- ASSIGNMENT: Set down a word-for-word copy of the data below, limited to the lines from the first through the line with "Availability: | Dec-2013 |".

- INFORMATION SUPPLIED:
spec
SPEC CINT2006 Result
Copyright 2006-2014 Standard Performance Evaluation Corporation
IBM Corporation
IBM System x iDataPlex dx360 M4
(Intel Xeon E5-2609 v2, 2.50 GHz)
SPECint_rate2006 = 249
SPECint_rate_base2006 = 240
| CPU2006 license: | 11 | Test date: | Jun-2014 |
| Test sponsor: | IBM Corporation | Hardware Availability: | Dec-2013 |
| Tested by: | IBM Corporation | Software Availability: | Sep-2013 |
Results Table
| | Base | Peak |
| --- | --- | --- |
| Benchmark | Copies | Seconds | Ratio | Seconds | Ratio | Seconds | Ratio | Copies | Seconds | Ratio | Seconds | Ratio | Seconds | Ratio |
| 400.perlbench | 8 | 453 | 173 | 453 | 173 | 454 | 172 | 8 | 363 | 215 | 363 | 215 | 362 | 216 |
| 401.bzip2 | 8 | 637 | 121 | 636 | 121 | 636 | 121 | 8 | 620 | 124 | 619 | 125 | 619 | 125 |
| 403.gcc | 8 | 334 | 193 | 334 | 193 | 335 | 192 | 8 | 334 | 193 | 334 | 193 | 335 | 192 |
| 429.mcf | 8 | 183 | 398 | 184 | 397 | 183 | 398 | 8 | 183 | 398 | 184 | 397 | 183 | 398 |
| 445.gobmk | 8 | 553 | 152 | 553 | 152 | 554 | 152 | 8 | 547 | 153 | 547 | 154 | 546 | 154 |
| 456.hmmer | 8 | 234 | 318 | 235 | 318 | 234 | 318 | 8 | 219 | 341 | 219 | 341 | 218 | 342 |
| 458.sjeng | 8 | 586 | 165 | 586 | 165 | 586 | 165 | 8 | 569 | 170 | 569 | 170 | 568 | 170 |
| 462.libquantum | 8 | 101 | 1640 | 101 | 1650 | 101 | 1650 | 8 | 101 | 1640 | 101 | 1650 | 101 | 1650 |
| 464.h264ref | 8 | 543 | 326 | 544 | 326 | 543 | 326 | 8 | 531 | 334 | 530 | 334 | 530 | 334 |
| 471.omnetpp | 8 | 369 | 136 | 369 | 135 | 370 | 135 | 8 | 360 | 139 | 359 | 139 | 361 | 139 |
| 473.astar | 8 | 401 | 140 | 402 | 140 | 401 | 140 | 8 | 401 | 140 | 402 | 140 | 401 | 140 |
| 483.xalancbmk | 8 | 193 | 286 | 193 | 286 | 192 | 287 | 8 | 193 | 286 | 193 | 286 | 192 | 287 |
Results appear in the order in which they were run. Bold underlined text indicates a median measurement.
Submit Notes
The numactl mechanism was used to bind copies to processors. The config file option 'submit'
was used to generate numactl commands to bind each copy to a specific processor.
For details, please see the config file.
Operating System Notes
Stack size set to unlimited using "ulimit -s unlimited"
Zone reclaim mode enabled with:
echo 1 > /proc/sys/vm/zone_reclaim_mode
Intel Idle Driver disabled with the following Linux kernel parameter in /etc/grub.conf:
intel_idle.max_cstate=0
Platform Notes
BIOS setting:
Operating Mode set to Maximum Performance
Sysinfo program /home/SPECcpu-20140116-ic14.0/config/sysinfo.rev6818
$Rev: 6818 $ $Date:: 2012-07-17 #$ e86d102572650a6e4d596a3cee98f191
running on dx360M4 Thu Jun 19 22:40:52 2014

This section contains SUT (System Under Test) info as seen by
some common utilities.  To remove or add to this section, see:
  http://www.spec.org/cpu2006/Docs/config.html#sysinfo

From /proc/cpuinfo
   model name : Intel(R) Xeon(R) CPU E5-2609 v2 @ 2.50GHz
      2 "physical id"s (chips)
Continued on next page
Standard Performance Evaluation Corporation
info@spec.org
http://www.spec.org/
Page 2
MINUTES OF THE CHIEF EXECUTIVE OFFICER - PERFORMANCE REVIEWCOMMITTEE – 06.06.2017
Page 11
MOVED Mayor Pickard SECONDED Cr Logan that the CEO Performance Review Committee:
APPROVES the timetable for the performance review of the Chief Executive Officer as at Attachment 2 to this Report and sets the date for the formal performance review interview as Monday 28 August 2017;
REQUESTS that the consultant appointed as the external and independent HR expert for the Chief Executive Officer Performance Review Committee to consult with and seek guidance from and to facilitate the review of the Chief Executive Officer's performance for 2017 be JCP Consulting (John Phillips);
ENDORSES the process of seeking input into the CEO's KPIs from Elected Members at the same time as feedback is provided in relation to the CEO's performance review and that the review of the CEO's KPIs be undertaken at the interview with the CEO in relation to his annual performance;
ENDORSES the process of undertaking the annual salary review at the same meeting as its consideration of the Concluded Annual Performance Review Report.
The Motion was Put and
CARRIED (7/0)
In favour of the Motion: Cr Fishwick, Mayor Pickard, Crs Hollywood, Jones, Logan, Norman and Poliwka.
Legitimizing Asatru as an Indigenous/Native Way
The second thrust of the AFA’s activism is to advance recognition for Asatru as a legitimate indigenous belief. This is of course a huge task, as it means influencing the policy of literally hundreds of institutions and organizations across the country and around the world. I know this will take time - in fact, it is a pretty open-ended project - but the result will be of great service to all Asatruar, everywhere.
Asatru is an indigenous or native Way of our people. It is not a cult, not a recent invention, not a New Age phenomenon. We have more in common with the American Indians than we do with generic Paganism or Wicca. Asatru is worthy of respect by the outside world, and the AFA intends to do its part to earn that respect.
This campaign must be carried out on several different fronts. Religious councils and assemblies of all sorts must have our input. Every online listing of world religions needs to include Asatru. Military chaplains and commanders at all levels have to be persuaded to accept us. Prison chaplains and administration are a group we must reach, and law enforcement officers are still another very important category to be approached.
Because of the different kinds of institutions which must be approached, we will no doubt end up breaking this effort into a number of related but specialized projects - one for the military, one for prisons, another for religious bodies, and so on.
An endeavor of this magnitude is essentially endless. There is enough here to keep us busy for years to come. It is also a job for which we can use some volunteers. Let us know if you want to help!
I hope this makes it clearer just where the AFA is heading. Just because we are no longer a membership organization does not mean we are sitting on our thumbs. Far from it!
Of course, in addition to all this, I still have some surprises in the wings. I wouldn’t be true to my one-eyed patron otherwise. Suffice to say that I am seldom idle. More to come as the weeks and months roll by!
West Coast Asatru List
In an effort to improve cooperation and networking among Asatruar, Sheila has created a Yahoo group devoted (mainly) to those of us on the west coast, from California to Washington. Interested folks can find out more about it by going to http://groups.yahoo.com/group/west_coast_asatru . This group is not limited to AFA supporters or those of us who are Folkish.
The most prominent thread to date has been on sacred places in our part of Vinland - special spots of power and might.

- FINISHED TASK:
spec
SPEC CINT2006 Result
Copyright 2006-2014 Standard Performance Evaluation Corporation
IBM Corporation
IBM System x iDataPlex dx360 M4
(Intel Xeon E5-2609 v2, 2.50 GHz)
SPECint_rate2006 = 249
SPECint_rate_base2006 = 240
| CPU2006 license: | 11 | Test date: | Jun-2014 |
| Test sponsor: | IBM Corporation | Hardware Availability: | Dec-2013 |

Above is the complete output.